Because they spoke at an opportune moment. Edie Windsor, when asked on Wednesday, said
she didn’t think she was a hero, that the timing was an accident of history.
And perhaps
it was, perhaps it is as Edie said, simply that: “I think what happened is at
some point somebody came out and said ‘I’m gay.’ And this gave other people the
guts to do it.” An article in Vanity Fair spoke of the courage of Edie and of Roberta, of others who came before them.
It’s important to not lose sight of
the fact that it’s not time that’s made the difference, although time has made
the real opportunity possible. It’s the coalition of allies that this time has
allowed gay men and women to muster. Forty years of coming out, of getting in
arguments, of shocking, of convincing, of cajoling, of marrying, of parenting,
and of merely being around—that’s what led us to where we are today. Forty
years of living and dying and loving and fighting.
But the
daughters of Zelophechad were not just an accident of history. Their time and
their place and their courage all collided, and they changed their world….they
changed the world. It speaks to the power of the voice, about what speaking up
means for you and the people around you. And it speaks to the power that
speaking out has to create a groundswell, to create allies, to create change.
I know that
I am not the only rabbi who rejoiced when I realized that this week, this
incredible week, would be the week that we read of the daughters of Zelophechad.
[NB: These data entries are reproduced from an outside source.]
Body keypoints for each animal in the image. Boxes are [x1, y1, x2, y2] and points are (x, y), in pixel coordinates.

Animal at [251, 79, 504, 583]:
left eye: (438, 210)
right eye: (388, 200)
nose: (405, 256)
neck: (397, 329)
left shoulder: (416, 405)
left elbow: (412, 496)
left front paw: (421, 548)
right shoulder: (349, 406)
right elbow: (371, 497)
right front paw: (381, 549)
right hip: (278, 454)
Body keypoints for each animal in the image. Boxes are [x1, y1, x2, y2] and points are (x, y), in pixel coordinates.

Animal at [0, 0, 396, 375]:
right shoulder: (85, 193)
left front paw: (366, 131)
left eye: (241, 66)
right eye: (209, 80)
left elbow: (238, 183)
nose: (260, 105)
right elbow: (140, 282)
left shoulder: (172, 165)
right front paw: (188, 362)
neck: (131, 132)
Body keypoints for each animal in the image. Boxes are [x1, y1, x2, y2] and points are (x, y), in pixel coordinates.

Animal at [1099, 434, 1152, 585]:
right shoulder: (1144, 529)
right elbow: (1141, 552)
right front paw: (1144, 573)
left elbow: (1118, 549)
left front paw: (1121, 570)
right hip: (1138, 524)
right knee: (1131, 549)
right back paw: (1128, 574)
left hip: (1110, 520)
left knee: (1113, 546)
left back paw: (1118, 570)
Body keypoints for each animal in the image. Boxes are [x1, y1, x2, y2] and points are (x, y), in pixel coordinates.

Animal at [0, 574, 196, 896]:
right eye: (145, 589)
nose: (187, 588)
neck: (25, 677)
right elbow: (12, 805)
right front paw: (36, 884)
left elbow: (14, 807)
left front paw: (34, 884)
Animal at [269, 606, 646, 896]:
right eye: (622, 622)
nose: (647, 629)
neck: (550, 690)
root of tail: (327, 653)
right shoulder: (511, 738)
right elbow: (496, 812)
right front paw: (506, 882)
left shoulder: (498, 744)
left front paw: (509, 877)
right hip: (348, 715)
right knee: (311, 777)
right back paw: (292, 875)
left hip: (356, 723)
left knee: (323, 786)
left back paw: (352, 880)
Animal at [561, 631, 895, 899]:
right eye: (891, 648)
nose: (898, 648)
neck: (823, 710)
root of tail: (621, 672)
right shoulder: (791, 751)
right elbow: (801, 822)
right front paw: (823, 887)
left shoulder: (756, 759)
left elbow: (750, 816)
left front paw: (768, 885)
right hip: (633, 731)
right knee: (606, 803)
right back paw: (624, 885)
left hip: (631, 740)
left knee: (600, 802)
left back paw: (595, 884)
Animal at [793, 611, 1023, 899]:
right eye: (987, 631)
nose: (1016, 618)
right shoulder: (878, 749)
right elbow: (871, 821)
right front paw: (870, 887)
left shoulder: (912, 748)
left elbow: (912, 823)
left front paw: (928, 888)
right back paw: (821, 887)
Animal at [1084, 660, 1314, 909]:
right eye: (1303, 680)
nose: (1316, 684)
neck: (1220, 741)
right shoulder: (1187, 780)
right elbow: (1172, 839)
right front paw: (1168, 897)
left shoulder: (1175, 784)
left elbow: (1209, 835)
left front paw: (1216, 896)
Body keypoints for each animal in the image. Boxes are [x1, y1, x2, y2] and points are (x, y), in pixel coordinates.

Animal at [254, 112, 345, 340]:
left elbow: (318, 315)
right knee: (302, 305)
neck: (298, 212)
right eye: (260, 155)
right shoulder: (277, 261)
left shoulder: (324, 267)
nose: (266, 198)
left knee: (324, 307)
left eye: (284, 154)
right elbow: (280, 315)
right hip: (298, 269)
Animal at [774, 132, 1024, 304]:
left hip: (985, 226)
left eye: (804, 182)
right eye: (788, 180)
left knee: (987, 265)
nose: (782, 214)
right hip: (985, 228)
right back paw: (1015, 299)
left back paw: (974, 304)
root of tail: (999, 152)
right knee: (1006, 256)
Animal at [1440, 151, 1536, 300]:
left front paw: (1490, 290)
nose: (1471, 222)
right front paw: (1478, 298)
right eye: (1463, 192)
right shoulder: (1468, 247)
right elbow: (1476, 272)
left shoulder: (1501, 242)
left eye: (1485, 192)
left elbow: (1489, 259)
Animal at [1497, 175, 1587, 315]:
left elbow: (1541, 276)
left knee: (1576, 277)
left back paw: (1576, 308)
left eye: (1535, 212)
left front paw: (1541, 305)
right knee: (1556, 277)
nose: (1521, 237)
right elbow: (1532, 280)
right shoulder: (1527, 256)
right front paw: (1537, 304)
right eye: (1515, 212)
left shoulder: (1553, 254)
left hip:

As a colleague said, though, there are no coincidences. The Torah is like a
mirror... most of the time, we can see our lives and the life of the world
reflected in the text.
Rabbi Silvina Chemen, the first woman rabbi serving in South America, wrote a
beautiful piece for Torah: A Women’s Commentary. She writes about the
daughters of Zelophechad, and the lessons we are to learn:
Perhaps the most important legacy of
Zelophehad’s daughters is their call to us to take hold of life with our own
hands, to move from the place that the others have given us–or that we have
decided to keep because we feel immobile-and to walk, even to the most holy
center, to where nobody seems to be able to go. After all, nothing is more
sacred than life itself and the fight for what we believe is worthy. Thus, this parashah inspires
us to discover that we too have the ability to know what is right for ourselves
and what our rights ought to be. When we believe in our capacity to shape our
history, to the point of being able to change even a law that came from the
Revelation at Sinai, then we pay a tribute to Zelophehad’s daughters.
As the
cheers erupted in the Texas Senate late on Tuesday night, a wise woman named Amadi Lovelace posted the following on Twitter. Others were as moved as I was; it was
retweeted over 100 times. She wrote:
And when the walls fall, scream until
the very earth quakes under their feet. Make noise. Raise your voice and don't
stop. Never stop.
And, of
course, we can’t stop.
It’s been quite a week for bold women (and men, of
course—we can’t forget the lawyers who argued Prop 8!). Then again, is it ever
not? Is there ever not a time to speak up, to speak truth to power, to demand
liberty and justice?
We can’t stop, because we are not there yet. Just
hours after Wendy Davis took her courageous stand, Governor Rick Perry
announced that—at great cost to the taxpayers—he is calling a special
legislative session in an attempt to ram this terrible bill through the Senate.
We can’t stop, because we are not there yet. Amidst the cheers and celebrations
this week, we cannot forget that an enormous blow was struck to the civil
rights; the Supreme Court invalidating significant pieces of the Voting Rights
Act, legislation that too many people gave their lives to win.
And we can’t
stop, because this morning, I had to sign up—for my own safety—to join Women of
the Wall in a special bus on the morning of Rosh Chodesh Av. We, women and men,
need to be bold, we need to be loud, we need to be badly-behaved.
We have a long way to go before
we truly celebrate liberty and justice for all. We celebrated raucously on
Wednesday in the shadow of true defeat and sadness on Tuesday. But we Jews know
what it is to celebrate amidst losss; we know what it means to move from joy to
sorrow, and back again. And so, yes, there is much work to be done. But as I
heard someone say this week: Measuring the emptiness of the glass in this
moment without celebrating its fullness makes no sense to me.
So in a just
a moment, we will raise the kos Kiddush,
the cup sanctifying this sacred day of Shabbat. In it, let us see the fullness
of a week that, despite its defeats, still brought us closer to the vision of a
world redeemed. In it, let us see the faces and hear the voices of the men and
women who helped us get here. In it, let us see the path we must walk now, the
fights we must fight, to bring about the world we imagine, the world that we
are called to create. And let us say: Amen.